Another important aspect of the "development by prototyping" was that the testing engineers were able to improve the design of the access network based on the test results of prototypes, even in an early development phase. A good example is the ADSL modem-access implementation history. Any access method involving substantial user configuration of their modem or personal computer can hinder rapid, widespread consumer adoption of high-speed services such as ADSL. The first approach, which was provided by a well-known vendor of network components, was a combination of a DHCP client and a HTTP-Browser. The user was required to configure DHCP on his Windows client and open a URL with his Browser to get a login page. After typing user name and password the connection to the internet was established.

As the test engineers began load tests, they detected instabilities of the access network components. The implementation was neither stable nor would it allow more than 28 concurrent logons. These results were reproducible so ZID could reject this approach and force its network solution provider to develop an alternative solution.

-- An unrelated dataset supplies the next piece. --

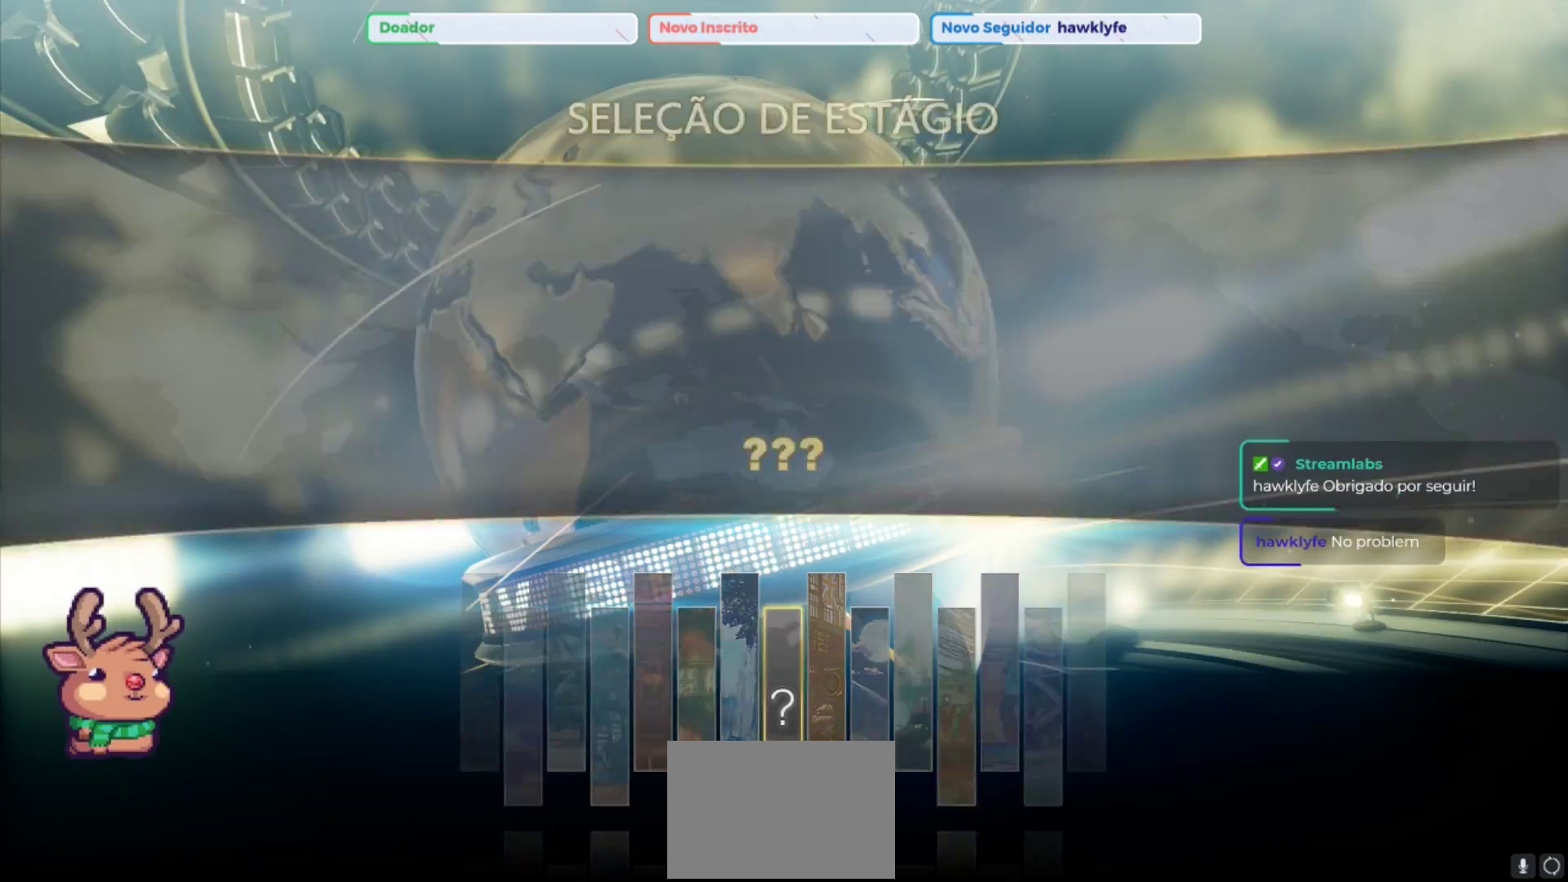
{"dt_ms": 500, "buttons": [], "left_stick": "center"}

The next and up to now final solution for client access method was point to point over ethernet (PPPoE). Because PPPoE had been a rather new protocol there were not clients available at that time, especially not for the Linux operating system. So, we had to implement a client on our own and integrate it into the load testing system. This kind of change was only possible due to Tcl's excellent "gluing" capabilities (and the flexible architecture, of course), allowing ourselves to keep most of the existing system without any changes for the new protocol.

During later prototyping phases the system was able to detect problems concerning the stability and the bandwidth of the whole access network solution. ZID's hardware vendor and solution provider had to admit that neither the ATM switching component nor the PPPoE server performed within specification (50Mbit/s vs. 150Mbit/s, 56 vs. 90 sessions.)

Another important aspect for our customer was that we did not modify the Tcl kernel. All of the requirements have been solved with standard Tcl/Tk. C was only used in performance critical areas like the PPPoE protocol handling (i.e. handling Ethernet packets.) Using standards - like Tcl/Tk - without modifications proved to be an important issue, especially regarding the system's acceptance.

It proved that Tcl/Tk was and is the ideal solution for the implementation of the AT, since we were able to meet the customer's requirements effectively and react in a timely manner to design changes during the project. Tcl offered an easy-to-learn and flexible language that allowed us to provide a full featured language gaining more and more enthusiasm at ZID (all of the test engineers are non-programmers.) All that was possible without developing a language ourselves by simply using what was already there.

Tcl/Tk helped us to develop a commercial product in a short time and - even more important - to release it to our customer right in time. From our customer's point of view, Tcl/Tk helps in achieving his mission critical goals with minimal effort.

The FTP Library Package ftp_lib provides the client side of the File Transfer Protocol (FTP). The package extends Tcl/Tk with commands to support the file transfer protocol like OPEN, CLOSE, LIST, PUT, GET, REGET etc. It's used either to add FTP ability to existing Tcl/Tk applications or to create small FTP scripts that perform tasks without user interaction. It allows automatic up/download processes even up to the mirroring of complete FTP sites.